* [Aim of the exercise] Rewrite the rows below, changing every "Source code" to "Original text" and leaving everything else the same. Leave the pictures out of your answer.

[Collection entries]

* * *

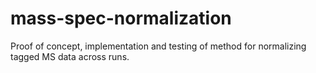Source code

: # mass-spec-normalization
Proof of concept, implementation and testing of method for normalizing tagged MS data across runs.
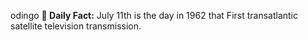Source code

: odingo
**<b>📌 Daily Fact:</b>** July 11th is the day in 1962 that First transatlantic satellite television transmission.
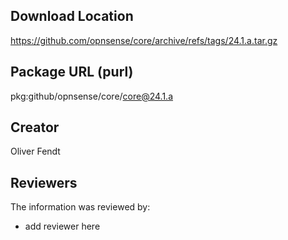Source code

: ## Download Location

https://github.com/opnsense/core/archive/refs/tags/24.1.a.tar.gz

## Package URL (purl)

pkg:github/opnsense/core/core@24.1.a

## Creator

Oliver Fendt

## Reviewers

The information was reviewed by:

* add reviewer here
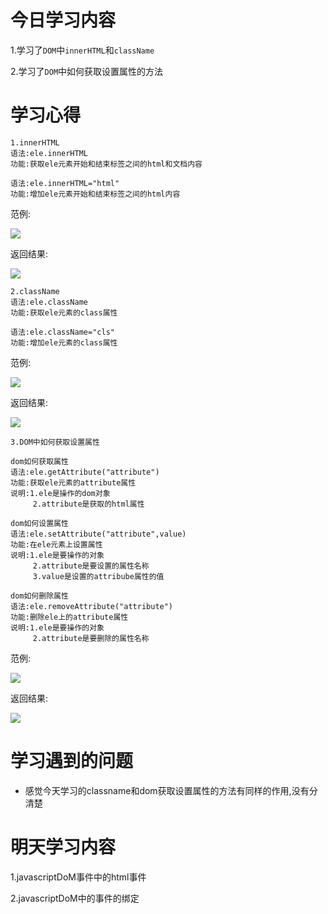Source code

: # 今日学习内容

1.学习了`DOM`中`innerHTML`和`className`

2.学习了`DOM`中如何获取设置属性的方法

# 学习心得

    1.innerHTML
    语法:ele.innerHTML
    功能:获取ele元素开始和结束标签之间的html和文档内容
    
    语法:ele.innerHTML="html"
    功能:增加ele元素开始和结束标签之间的html内容
    
范例:    
    
![](https://graph.baidu.com/resource/1011ada0375e340e0be1701555508145.jpg)   

返回结果:

![](https://graph.baidu.com/resource/101d531c03ef9ac1c532701555508206.jpg)

    2.className
    语法:ele.className
    功能:获取ele元素的class属性
    
    语法:ele.className="cls"
    功能:增加ele元素的class属性
    
范例:

![](https://graph.baidu.com/resource/101be4f884ffc7baa8aa301555508447.jpg)

返回结果:

![](https://graph.baidu.com/resource/101ceee00d73a05b6587f01555508501.jpg)
  
    3.DOM中如何获取设置属性
    
    dom如何获取属性 
    语法:ele.getAttribute("attribute")
    功能:获取ele元素的attribute属性
    说明:1.ele是操作的dom对象
         2.attribute是获取的html属性
         
    dom如何设置属性
    语法:ele.setAttribute("attribute",value)
    功能:在ele元素上设置属性
    说明:1.ele是要操作的对象
         2.attribute是要设置的属性名称
         3.value是设置的attribube属性的值
    
    dom如何删除属性
    语法:ele.removeAttribute("attribute")
    功能:删除ele上的attribute属性
    说明:1.ele是要操作的对象
         2.attribute是要删除的属性名称
    
范例:    
         
![](https://graph.baidu.com/resource/101b62de12310a51a932401555509166.jpg)         

返回结果:

![](https://graph.baidu.com/resource/101a1753b45bd2c3dde8901555509208.jpg)

# 学习遇到的问题

* 感觉今天学习的classname和dom获取设置属性的方法有同样的作用,没有分清楚

# 明天学习内容

1.javascriptDoM事件中的html事件

2.javascriptDoM中的事件的绑定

* * *

* [Response box]
Original text

: # mass-spec-normalization
Proof of concept, implementation and testing of method for normalizing tagged MS data across runs.
Original text

: odingo
**<b>📌 Daily Fact:</b>** July 11th is the day in 1962 that First transatlantic satellite television transmission.
Original text

: ## Download Location

https://github.com/opnsense/core/archive/refs/tags/24.1.a.tar.gz

## Package URL (purl)

pkg:github/opnsense/core/core@24.1.a

## Creator

Oliver Fendt

## Reviewers

The information was reviewed by:

* add reviewer here
Original text

: # 今日学习内容

1.学习了`DOM`中`innerHTML`和`className`

2.学习了`DOM`中如何获取设置属性的方法

# 学习心得

    1.innerHTML
    语法:ele.innerHTML
    功能:获取ele元素开始和结束标签之间的html和文档内容
    
    语法:ele.innerHTML="html"
    功能:增加ele元素开始和结束标签之间的html内容
    
范例:    
    
![](https://graph.baidu.com/resource/1011ada0375e340e0be1701555508145.jpg)   

返回结果:

![](https://graph.baidu.com/resource/101d531c03ef9ac1c532701555508206.jpg)

    2.className
    语法:ele.className
    功能:获取ele元素的class属性
    
    语法:ele.className="cls"
    功能:增加ele元素的class属性
    
范例:

![](https://graph.baidu.com/resource/101be4f884ffc7baa8aa301555508447.jpg)

返回结果:

![](https://graph.baidu.com/resource/101ceee00d73a05b6587f01555508501.jpg)
  
    3.DOM中如何获取设置属性
    
    dom如何获取属性 
    语法:ele.getAttribute("attribute")
    功能:获取ele元素的attribute属性
    说明:1.ele是操作的dom对象
         2.attribute是获取的html属性
         
    dom如何设置属性
    语法:ele.setAttribute("attribute",value)
    功能:在ele元素上设置属性
    说明:1.ele是要操作的对象
         2.attribute是要设置的属性名称
         3.value是设置的attribube属性的值
    
    dom如何删除属性
    语法:ele.removeAttribute("attribute")
    功能:删除ele上的attribute属性
    说明:1.ele是要操作的对象
         2.attribute是要删除的属性名称
    
范例:    
         
![](https://graph.baidu.com/resource/101b62de12310a51a932401555509166.jpg)         

返回结果:

![](https://graph.baidu.com/resource/101a1753b45bd2c3dde8901555509208.jpg)

# 学习遇到的问题

* 感觉今天学习的classname和dom获取设置属性的方法有同样的作用,没有分清楚

# 明天学习内容

1.javascriptDoM事件中的html事件

2.javascriptDoM中的事件的绑定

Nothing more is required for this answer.